La Copa Chile volvía a poner a la Universidad de Chile frente a un escenario exigente. Visitar a Santiago Wanderers en el Elías Figueroa Brander nunca es sencillo, y menos con la clasificación en juego para ambos.
Los azules y los Caturros llegaban con lecturas distintas del mismo partido. Un triunfo dejaba a los universitarios en inmejorable posición rumbo a los octavos, mientras que para los porteños significaba su última chance de seguir con vida en el torneo.
Ese contexto se tradujo en un duelo reñido desde el arranque, de ida y vuelta, con opciones en ambos arcos.
Guerrero, la figura de la tarde
Los laicos golpearon primero. A los 12′, Juan Martín Lucero habilitó a Ignacio Vásquez, que ganó la raya de fondo y asistió a Maximiliano Guerrero. El primer remate lo tapó Felipe Terrazas, pero el propio delantero capturó el rebote y firmó el 1-0 de la visita.
Wanderers reaccionó de inmediato. Marcos Camarda tuvo el empate a los 19′, aunque elevó su remate por encima del travesaño. La revancha, sin embargo, llegó pronto: a los 28′ conectó un potente cabezazo que dejó sin opción a Castellón para el 1-1.
El local se sintió cómodo y, sobre el final del primer tiempo, tenía atrincherada a la U. Pero un contragolpe veloz cambió el guion. Guerrero aprovechó un pelotazo profundo, controló de cabeza ante Sergio Felipe y definió con un remate ajustado para el 2-1 con que los azules se fueron al descanso.
Altamirano sentenció y la U resistió el cierre
Para el complemento, Fernando Gago movió el banco: ingresó Javier Altamirano por Lucero, que salió por precaución.

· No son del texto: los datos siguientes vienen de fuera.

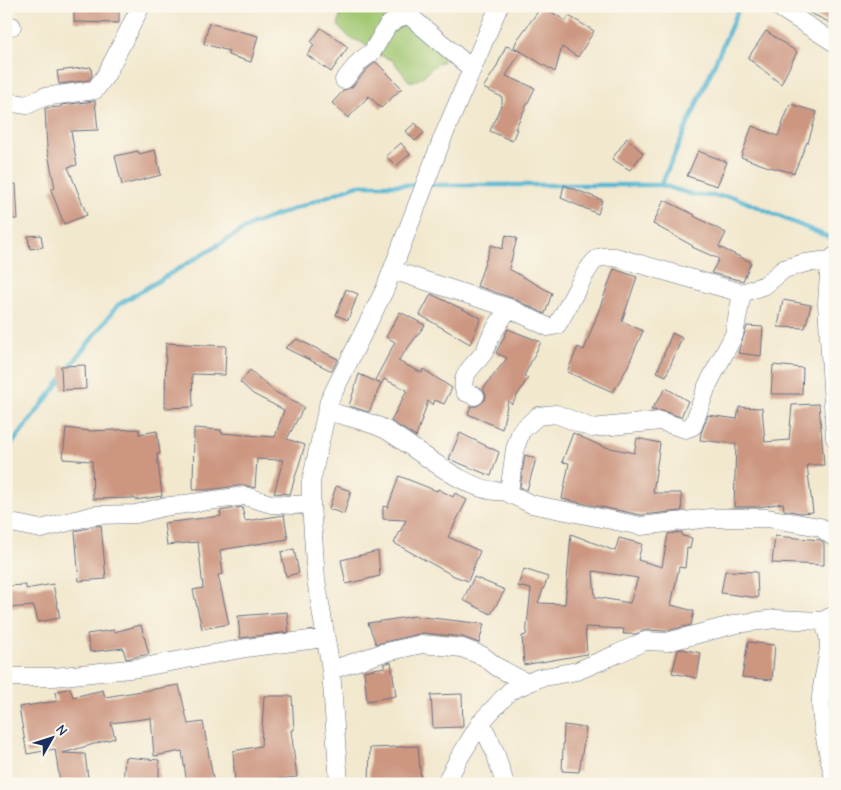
<svg xmlns="http://www.w3.org/2000/svg" width="841" height="790" font-family="'Comic Neue',sans-serif">
<rect width="100%" height="100%" fill="#fbf7ec"/>
<filter id="ink" filterUnits="userSpaceOnUse"><feTurbulence type="fractalNoise" baseFrequency=".02" numOctaves="2"/><feDisplacementMap in="SourceGraphic" scale="10" xChannelSelector="R" yChannelSelector="G"/><feConvolveMatrix kernelMatrix="1 2 1 2 8 2 1 2 1" color-interpolation-filters="sRGB"/></filter>
<filter id="wash" filterUnits="userSpaceOnUse"><feTurbulence type="fractalNoise" baseFrequency=".0096" numOctaves="4" result="noise"/><feDisplacementMap in="SourceGraphic" scale="20" xChannelSelector="R" yChannelSelector="G"/><feGaussianBlur stdDeviation="1.12" result="paint"/><feColorMatrix in="noise" values="0 0 0 0 0 0 0 0 0 0 0 0 0 0 0 0 0 1.4 0 .05"/><feComposite in="paint" operator="in"/></filter>
<g filter="url(#wash)">
<rect width="100%" height="100%" fill="#f2e8ce"/>
<path fill="#a2c873" stroke="#5e7c68" d="M342,6H380L422,35L444,59L442,62C429,65 424,83 409,81L392,60L377,54L361,42L350,38L338,26Z"/>
<g fill="none" stroke-linecap="round" stroke-linejoin="round">
<path stroke="#53b5d2" stroke-width="4.5" d="M429,185H661L694,195L734,197L835,240
M661,185L740,6
M69,368L118,305L253,224L358,185H421
M6,447L10,446L65,375"/>
</g>
<g id="blocks">
<path fill="#cc9680" fill-rule="evenodd" d="M74,6H119V23L74,22Z
M542,6L566,21L569,16L594,31L578,57L562,47L555,72L514,47L517,40Z
M797,6H835V25L800,8Z
M209,23L258,36L251,62L228,55L229,51L204,44Z
M321,28L348,47L331,72L307,55L314,45L311,42Z
M766,31L797,52L781,84L748,58Z
M506,46L521,51L506,76L535,88L515,129H517L512,141L490,131L502,103V97L483,88L496,68Z
M376,62L402,88L381,108L369,96L348,118L332,103L344,90L352,87L367,69Z
M91,67L92,76L89,80L59,84L57,71Z
M95,101L98,130L71,131L77,165L68,167L87,215L64,224L51,190L55,188L47,149L45,108L61,107V105Z
M790,104L817,112L808,143L807,142L794,173L766,166L741,157L752,126L778,136Z
M415,123L424,133L415,141L406,131Z
M627,138L643,153L630,170L612,159Z
M401,143L410,154L396,166L386,156Z
M155,150L161,175L122,185L115,156L138,151L139,154Z
M698,151L727,162L717,186L687,176Z
M6,184H16L18,219H6Z
M564,185L602,200L598,214L561,198Z
M664,200L695,215L694,216L726,233L719,247L751,262L743,281L711,273L719,259L692,247L693,246L653,224Z
M41,235L43,247L30,249L28,236Z
M506,235L517,238L509,269L552,293L545,314L512,298L477,286L491,245L502,249Z
M614,269L637,277L622,321L643,331L626,370L613,392L567,372L578,347L584,350Z
M346,289L358,294L348,320L336,315Z
M431,294L481,318L470,344L420,315Z
M783,300L811,305L805,328L778,327Z
M400,312L425,325L398,361L422,373L423,369L452,388L444,404L435,400L433,405L428,401L416,437L391,421L407,390L384,379L381,384L375,380L395,342L386,337Z
M747,326L763,327L761,356L738,353Z
M508,329L541,342L524,376L528,378L512,404L508,401L502,429L468,414L471,406H477L485,400L486,395L483,389L507,358L496,353Z
M672,333L682,338L666,376L657,372Z
M297,339L338,359L332,371L285,348Z
M166,343L226,346L225,375L192,374L193,407L165,408Z
M85,365L86,389L62,390L61,366Z
M773,365L803,368L802,394H771Z
M250,370L275,392L304,407L287,439L305,445L290,494L274,493L283,460L257,459L255,488L244,485L207,490H193L194,428L221,430V433L275,437L284,410L253,394L240,382Z
M359,374L381,384L369,412L349,406Z
M666,388L688,401L681,417L663,411L651,410Z
M819,404L824,465H807L813,512L801,513L784,510L783,503L758,507H734L736,444L700,440L701,433L708,415L737,419L739,407L762,408L765,442L789,440L792,405Z
M66,428L89,431L139,429V434L157,431L160,454H157L162,496L135,500V498L93,499L92,461L63,459Z
M460,433L499,452L491,476L449,459Z
M573,433L601,446L634,453L637,438L660,443L653,493H681L682,511L641,515L562,499L569,463L562,462Z
M525,455L536,459L527,490L520,487Z
M399,476L437,491L438,489L453,497L455,493L467,500L448,537L480,551L468,581L454,576L394,543L406,520L383,519V506L388,507Z
M336,486L351,491L344,514L329,509Z
M242,507L245,521L284,515L288,539L220,550L223,574L218,575L229,624L202,629L193,590L203,588L198,542L167,545L164,523L221,516L220,511Z
M101,525L106,579L79,581L75,531Z
M682,532V536L692,538L690,549L687,548L685,568L679,567L671,605L694,611L691,625L666,631L645,630L636,634H623L624,629L585,627L587,654L524,665L522,636L526,635L531,589L518,586L524,569L548,577L538,603L565,604L571,534L615,551L619,538L642,544L638,560L662,567L668,534ZM593,571L638,578L630,603L595,597Z
M775,536L820,540L824,543V565L772,563Z
M294,549L299,573L286,576L281,552Z
M378,551L380,576L346,584L341,560Z
M725,571L757,572L758,598L721,593Z
M474,577L505,590L491,614L463,600Z
M53,584L60,618L38,622L34,606L6,608V586L26,585V589Z
M287,612L289,632L240,638L238,616Z
M415,616L484,624L479,643L463,637L423,633L376,644L368,623Z
M141,625L149,654L126,659L123,648L90,652L87,634L114,630V632Z
M748,642L775,645L772,680L742,677Z
M682,649L701,653L697,678L672,673L678,650Z
M391,662L396,696L367,701L364,671L385,667L383,664Z
M179,685L188,724L203,722L214,784H187L182,751L154,756L151,718L111,723L115,738L63,753L85,754L88,778L60,782L55,749L27,754L19,707L57,701L55,692L70,688L73,697L103,690L105,697Z
M462,694L463,727L433,728L431,695Z
M264,696H292L294,730H291L297,777L235,783L233,751L261,746Z
M564,725L586,728L579,772L562,771Z
M418,746L421,781L369,784L370,748Z
M125,757L159,760V784H123Z"/>
</g>
</g>
<g filter="url(#ink)">
<use href="#blocks" fill-opacity="0" stroke="#667085" stroke-width="1"/>
<g fill="none" stroke-linecap="round" stroke-linejoin="round">
<g stroke="#667085" stroke-width="19">
<path id="street" d="M398,6L472,69
M777,6L835,43
M6,27L12,26
M344,80L360,61L372,52L388,25L400,18L404,11
M6,102L27,105L44,97L95,90L106,75L141,6
M830,260L827,303L835,438
M392,270L509,308L548,327L557,325C567,312 587,262 599,258C603,256 611,257 615,257L742,293L765,285L784,269L805,263L830,260L835,256
M475,396L465,392C458,374 476,365 484,352C487,348 488,342 490,338C496,327 502,318 509,308
M327,411C344,416 372,422 386,430C417,448 469,495 504,491L510,485L515,449L521,431L538,416L556,414L592,428L660,421L685,429L693,426L707,386L734,335L742,293
M504,491L531,504L641,526L710,518H767L820,527L835,538
M6,522L41,529L95,515L136,514L163,507L245,496L271,504L293,505L311,504
M822,621C838,644 821,673 821,699C820,725 830,758 835,784
M331,670L382,653L422,644L462,648L483,656L497,667L527,683
M6,677H54L138,668L246,648L325,638
M481,722L495,752L505,784
M339,784L331,670L316,579L311,504V482L329,401L385,289L443,137L499,6
M445,784L458,760L481,722L510,691L539,678L577,671L617,654L645,641L667,642L736,624L775,619L822,621L835,615"/>
</g>
<use href="#street" stroke="#fff" stroke-width="18"/>
</g>
</g>
<rect width="841" height="790" fill="none" stroke="#fbf7ec" stroke-width="25"/>
<g transform="translate(52 738) rotate(51)" stroke="#fbf7ec" stroke-width="4" paint-order="stroke">
<path d="M0-4L9 19L0 12L-9 19Z" fill="#1b2f5e"/>
<text y="-8" font-size="14" font-weight="bold" text-anchor="middle" fill="#1b2f5e">N</text>
</g>
</svg>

El exvolante de Estudiantes de La Plata no tardó en dejar su huella.
A los 53′, tras un desborde por la izquierda y una serie de pases, el mediocampista sacó un zurdazo alto y potente que decretó el 3-1. Wanderers no bajó los brazos y descontó a los 72′, otra vez con Camarda, que aprovechó un pase entre líneas y definió cruzado y raso para el 3-2.

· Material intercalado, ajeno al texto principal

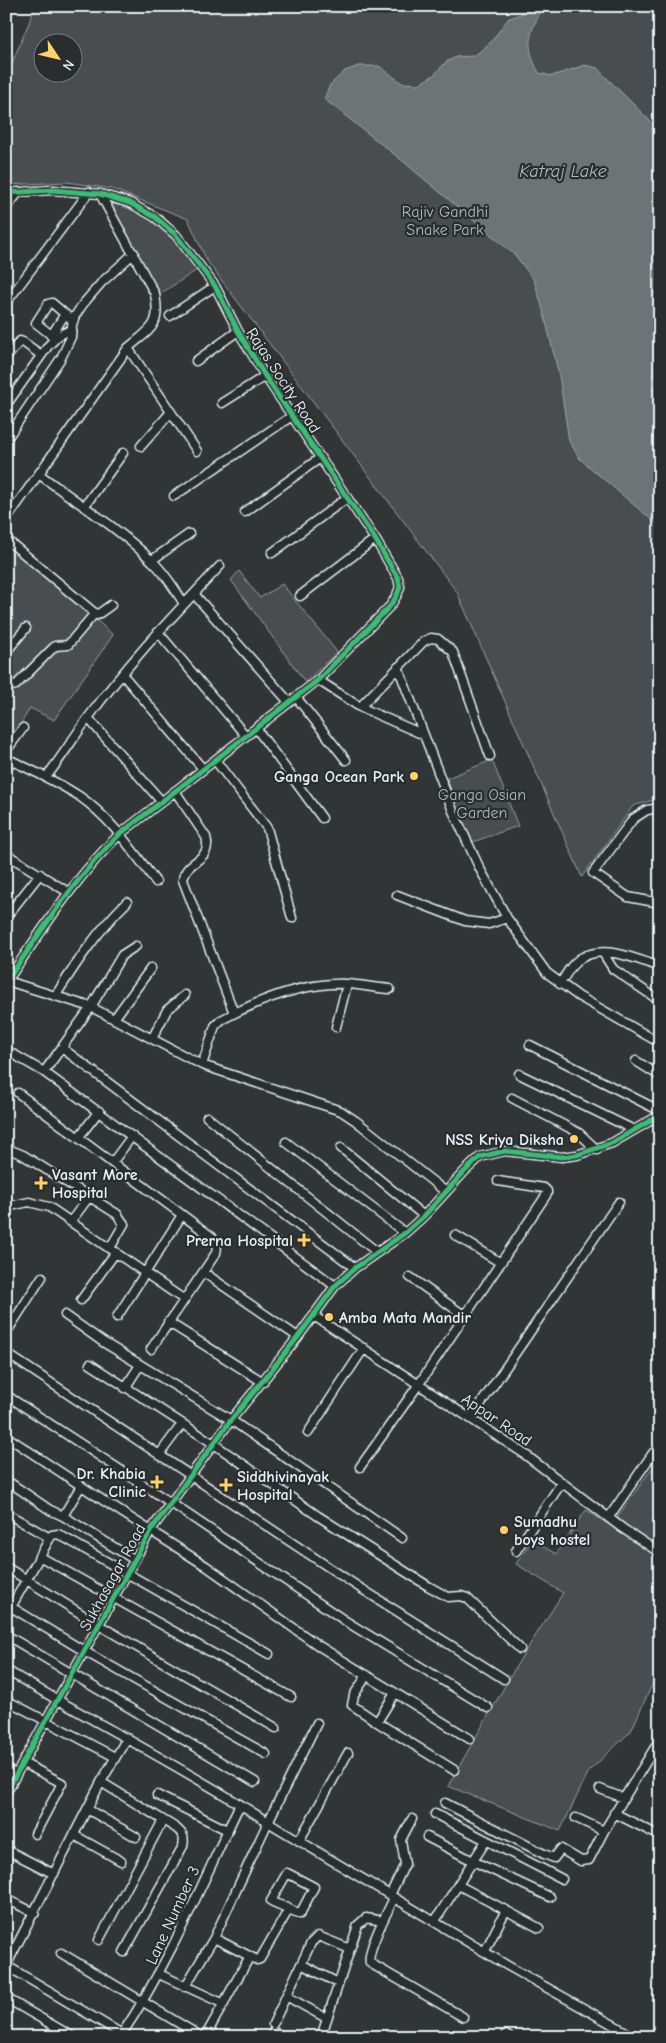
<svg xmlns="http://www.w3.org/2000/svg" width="666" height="2043" viewBox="0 0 666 2043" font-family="'Comic Neue',sans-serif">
  <rect width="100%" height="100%" fill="#323536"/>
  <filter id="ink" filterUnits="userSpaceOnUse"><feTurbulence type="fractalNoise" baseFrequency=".02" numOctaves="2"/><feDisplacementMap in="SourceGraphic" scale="10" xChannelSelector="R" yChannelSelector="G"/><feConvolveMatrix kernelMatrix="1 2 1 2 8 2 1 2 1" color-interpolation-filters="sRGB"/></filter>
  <g filter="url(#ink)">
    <path fill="#494d4f" stroke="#989fa4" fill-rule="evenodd" d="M 36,6 L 660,6 L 660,798 L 633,806 L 582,877 L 457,592 L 207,261 L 188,219 L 112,189 L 67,182 L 6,185 L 6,77 ZM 42,42 L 72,42 L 72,72 L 42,72 Z
      M 111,204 C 118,206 127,205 134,207 C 163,218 182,246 200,268 L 157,296 L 119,226 L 121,224 Z
      M 7,539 L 113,635 L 54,720 L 30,708 L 6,750 Z
      M 239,571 L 260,598 L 282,584 L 337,652 L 305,682 L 231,580 Z
      M 492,760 L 518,826 L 473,842 L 458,811 L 447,778 Z
      M 660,1457 L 660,1667 L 631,1731 L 589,1771 L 560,1831 L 448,1786 L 518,1663 L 563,1593 L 516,1564 L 532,1540 L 556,1554 L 586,1510 L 611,1526 Z"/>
    <path fill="#6e7376" stroke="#9fa5aa" d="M 539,6 L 544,6 C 529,33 524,44 539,73 L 552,76 L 585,65 L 597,68 L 660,131 L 660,527 L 580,459 L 569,441 L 559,375 L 543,310 L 534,280 L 515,255 L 399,158 L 324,99 L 330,85 L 345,71 L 359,66 L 379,66 L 402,83 L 419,84 L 434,75 L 446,62 L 456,57 L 474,56 L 491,42 L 508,19 Z"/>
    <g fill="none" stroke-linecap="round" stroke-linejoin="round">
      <g stroke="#e8f1f8" stroke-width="11">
        <path id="minor" d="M 6,193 L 52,190 L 100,194 L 130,203 L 155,217 L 176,235 L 215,286 L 238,331 L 265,376 L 375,539 L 398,578 L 400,587 L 397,595 L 391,605 L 318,680 L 120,834 C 75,877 42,931 6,982
          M 6,208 L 19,192
          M 6,303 L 89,192
          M 170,316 L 215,286
          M 51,336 L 65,314
          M 55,338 L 36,323 L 48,304 L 52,303 L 73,321
          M 128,348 L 197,451
          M 6,358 L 20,341 L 23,342 L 41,355
          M 196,361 L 238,331
          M 6,401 L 9,401 L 48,346 L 58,336 L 72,329
          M 222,403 L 265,376
          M 6,440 L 61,358 L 71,337 L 72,325 L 75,316 L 83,304 L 102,282 L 134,253
          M 141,446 L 171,412
          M 39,474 C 76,502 119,528 152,561 C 165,573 175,589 184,604
          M 174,496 L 292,416
          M 84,507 L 123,453
          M 245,512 L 320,458
          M 6,520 L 128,348 C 151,328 161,327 155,294 L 100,194
          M 6,539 L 97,615 L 111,605
          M 272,553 L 347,498
          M 152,560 L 189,534
          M 194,594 L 289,702
          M 300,596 L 375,539
          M 158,632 L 246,736
          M 6,652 L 26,628
          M 398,667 L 424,735
          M 123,675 L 203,769
          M 318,680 L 360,707 L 424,735 L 453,811 L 480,869 L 507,918 L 547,973 L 578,996 L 660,1043
          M 6,681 L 12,686 L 16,685 L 55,646 L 68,645 L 95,613
          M 296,697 L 346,760
          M 360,707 L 424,641 L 431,638 L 438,639 L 453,652 L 490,756
          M 88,718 L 162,802
          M 256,728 L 322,818
          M 6,751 L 23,728
          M 6,758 C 31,770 56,781 79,796 C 111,818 133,851 156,882
          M 215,760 L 267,828 L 292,918
          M 46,777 C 61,759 73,738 88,718 C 127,664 174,615 220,566
          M 175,791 L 206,837 C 213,862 185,859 183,880 L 234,1013
          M 660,808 L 647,810 L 633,819 L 593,873 L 628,897 L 660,903
          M 6,854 L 68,892
          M 397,895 L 465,921 L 489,924 L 507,918
          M 6,917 L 40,874
          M 603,953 L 613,969 L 657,999
          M 7,981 L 91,1007 L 202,1065 L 341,1111 L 356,1121 L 446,1192
          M 560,984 C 566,975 572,962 583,957 C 607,945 636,959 660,967
          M 56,995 C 77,962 98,930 127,902
          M 114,1019 L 151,968
          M 336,1027 L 347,984
          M 152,1039 L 167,1010 L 185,995
          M 530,1045 L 660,1111
          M 62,1048 L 355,1268
          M 6,1050 L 44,1072 L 335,1286
          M 636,1061 L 660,1076
          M 202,1065 L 215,1026 L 221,1020 C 259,1000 303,982 347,984 C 361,985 376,988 390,989
          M 44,1072 L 91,1007 L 122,955 L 136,946
          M 519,1074 L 634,1130
          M 18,1093 L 212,1237 C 216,1243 218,1246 216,1253 L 151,1349
          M 512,1098 L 579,1133 L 597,1150
          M 207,1117 L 377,1252
          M 78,1138 L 99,1111
          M 286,1142 L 405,1233
          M 6,1148 L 23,1155 L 117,1214 L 124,1224 L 110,1248
          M 341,1148 L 424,1216
          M 112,1163 L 132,1136
          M 6,1207 L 29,1202 L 49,1207 L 183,1299
          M 71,1221 L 89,1197
          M 455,1235 L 501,1263
          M 203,1272 L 298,1337
          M 410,1277 L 465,1316
          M 81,1300 L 116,1252
          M 65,1315 L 103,1342 L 231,1420 L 402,1538
          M 314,1316 L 523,1453 L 622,1528 L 660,1553
          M 117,1317 L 182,1215
          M 168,1322 L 263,1382
          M 6,1333 L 42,1277
          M 6,1353 L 354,1584 L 504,1679
          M 90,1364 L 214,1444 L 318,1516 L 428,1586 L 448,1597 L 461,1596 L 467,1598 L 520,1649
          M 125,1388 L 140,1365
          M 6,1395 L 171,1503 L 347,1622 L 488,1708
          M 471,1418 L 619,1202
          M 308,1433 L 364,1348
          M 6,1436 L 104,1501 L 206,1566 L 319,1646 L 470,1739
          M 159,1455 L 182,1424
          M 360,1467 L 419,1384 L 547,1194 L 547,1191 L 544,1188 L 498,1181
          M 6,1480 L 50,1510 L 63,1516 L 81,1486
          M 6,1513 L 50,1538
          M 63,1516 L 135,1560
          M 609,1517 L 653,1453
          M 516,1551 L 562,1482
          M 39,1556 L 291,1697
          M 6,1567 L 99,1625 L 276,1728
          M 11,1607 L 84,1651 L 266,1754
          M 6,1616 L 50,1538 L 52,1535 L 58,1534 L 269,1654
          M 6,1635 L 255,1782
          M 6,1670 C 93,1722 183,1767 268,1822 L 317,1723
          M 367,1675 L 354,1695 L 352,1705 L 377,1722
          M 395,1693 L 377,1722 L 454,1770
          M 6,1700 L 115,1757
          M 23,1763 L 62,1783 L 35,1834
          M 6,1768 L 16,1775
          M 101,1782 L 176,1828 C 183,1834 185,1837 183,1846 L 124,1952
          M 600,1789 L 623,1798
          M 6,1793 L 151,1530 L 231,1420 L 298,1337 L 335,1286 L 355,1268 L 405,1233 L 424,1216 L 464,1172 L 480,1157 L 505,1151 L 562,1157 L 577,1155 L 612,1143 L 660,1115
          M 157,1795 L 227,1830
          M 445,1803 L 544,1854 L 554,1858 L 561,1849 L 581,1861 L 589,1860 L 604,1831 L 660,1739
          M 87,1809 L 136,1837
          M 614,1813 L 660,1836
          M 435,1814 L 562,1879
          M 576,1818 L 604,1831
          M 74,1835 L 121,1861
          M 427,1837 L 473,1861 L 486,1841
          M 299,1841 L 348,1753
          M 11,1852 L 54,1874
          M 6,1878 L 6,1880
          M 458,1885 L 539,1928
          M 390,1895 L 405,1864 L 401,1840 L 412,1819
          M 394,1898 C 388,1911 366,1951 370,1963 L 463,2017
          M 6,1899 L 35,1913
          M 435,1921 L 473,1861 L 550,1897
          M 214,1938 L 257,1960 L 260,1959 L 289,1909 L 271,1901 L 287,1873 L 314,1887 L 300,1914 L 289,1909
          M 99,1940 L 163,1820
          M 485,1951 L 506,1910
          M 61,1953 L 202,2037
          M 301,1964 L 338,1983
          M 6,1966 L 101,1782 L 127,1738
          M 7,1966 L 127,2037
          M 159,1974 L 224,2004
          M 185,1987 L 214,1938 L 268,1822 L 508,1966 L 635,2037
          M 286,1996 L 326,2018
          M 6,1998 L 73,2037
          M 273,2024 L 311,1943 L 318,1936 L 350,1949
          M 273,2032 L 286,2037
          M 122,2034 C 170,1962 203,1881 240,1804
          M 505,2035 L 509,2037
          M 205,2037 L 250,1956
          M 321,2037 L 358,1925 L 366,1918 L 383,1921"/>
      </g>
      <use href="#minor" stroke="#2a2d2e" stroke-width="8"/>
      <g stroke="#2a2d2e" stroke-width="8">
        <path id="cycleway" d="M 6,193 L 52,190 L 100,194 L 130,203 L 155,217 L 176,235 L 215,286 L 238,331 L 265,376 L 375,539 L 398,578 L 400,587 L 397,595 L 391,605 L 318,680 L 120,834 C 75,877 42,931 6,982
          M 6,1793 L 151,1530 L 231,1420 L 298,1337 L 335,1286 L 355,1268 L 405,1233 L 424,1216 L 464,1172 L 480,1157 L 505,1151 L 562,1157 L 577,1155 L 612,1143 L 660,1115"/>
      </g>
      <use href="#cycleway" stroke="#3abd76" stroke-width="5"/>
    </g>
  </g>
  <g fill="#ffd166" stroke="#2a2d2e" stroke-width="2">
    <circle cx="414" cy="776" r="5"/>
    <circle cx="574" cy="1139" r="5"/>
    <path d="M38.5 1175.5h5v5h5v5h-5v5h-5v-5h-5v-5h5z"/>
    <path d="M301.5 1232.5h5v5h5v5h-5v5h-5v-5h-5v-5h5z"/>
    <circle cx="329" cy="1317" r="5"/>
    <path d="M154.5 1474.5h5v5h5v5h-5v5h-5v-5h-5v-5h5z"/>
    <path d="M223.5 1477.5h5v5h5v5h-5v5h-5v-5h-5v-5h5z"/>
    <circle cx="504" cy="1530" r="5"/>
  </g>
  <g text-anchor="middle" stroke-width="4.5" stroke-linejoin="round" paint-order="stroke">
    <g font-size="16" fill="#b0b8bd" stroke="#2a2d2e">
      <text x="445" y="217">Rajiv Gandhi<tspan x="445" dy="18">Snake Park</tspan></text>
      <text x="482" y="800">Ganga Osian<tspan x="482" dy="18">Garden</tspan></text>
    </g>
    <g font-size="16" fill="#e8f1f8" stroke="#2a2d2e">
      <text transform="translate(284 380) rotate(57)" y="6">Rajas Socity Road</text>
      <text transform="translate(497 1419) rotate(34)" y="6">Appar Road</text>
      <text transform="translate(112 1577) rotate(-61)" y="6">Sukhasagar Road</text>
      <text transform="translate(172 1915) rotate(-65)" y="6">Lane Number 3</text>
    </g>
    <g font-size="16" font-weight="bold" fill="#e8f1f8" stroke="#2a2d2e" text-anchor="end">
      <text x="404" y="782">Ganga Ocean Park</text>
      <text x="564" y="1145">NSS Kriya Diksha</text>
      <text x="52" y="1180" text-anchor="start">Vasant More<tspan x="52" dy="18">Hospital</tspan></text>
      <text x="293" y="1246">Prerna Hospital</text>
      <text x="339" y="1323" text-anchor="start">Amba Mata Mandir</text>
      <text x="146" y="1479">Dr. Khabia<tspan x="146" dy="18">Clinic</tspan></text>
      <text x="237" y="1482" text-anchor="start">Siddhivinayak<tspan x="237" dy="18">Hospital</tspan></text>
      <text x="514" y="1527" text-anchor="start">Sumadhu<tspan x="514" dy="18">boys hostel</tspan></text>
    </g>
    <g font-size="18" font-style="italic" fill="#b1b8be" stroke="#2a2d2e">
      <text x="563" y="177">Katraj Lake</text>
    </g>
  </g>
  <rect width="666" height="2043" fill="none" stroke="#2a2d2e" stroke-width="25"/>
  <rect x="12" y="12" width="641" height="2018" fill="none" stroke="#e8f1f8" stroke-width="2" filter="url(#ink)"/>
  <g transform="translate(58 58) rotate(125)"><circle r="24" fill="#2a2d2e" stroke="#767b7f"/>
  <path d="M0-4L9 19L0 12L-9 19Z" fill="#ffd166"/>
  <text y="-8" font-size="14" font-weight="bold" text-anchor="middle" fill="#e8f1f8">N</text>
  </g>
</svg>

El tramo final fue de pura tensión. Los Caturros se fueron con todo en busca de la igualdad, mientras los universitarios retrocedieron y esperaron el momento para contragolpear, conscientes de que el triunfo les entregaba el liderato del grupo.
Con la victoria, la U dejó atrás la amarga caída ante Unión La Calera y quedó muy cerca de sellar su boleto a los octavos de final. Wanderers, en cambio, se despidió de la competencia y ahora enfocará todas sus energías en el Ascenso y en el objetivo de regresar a Primera División.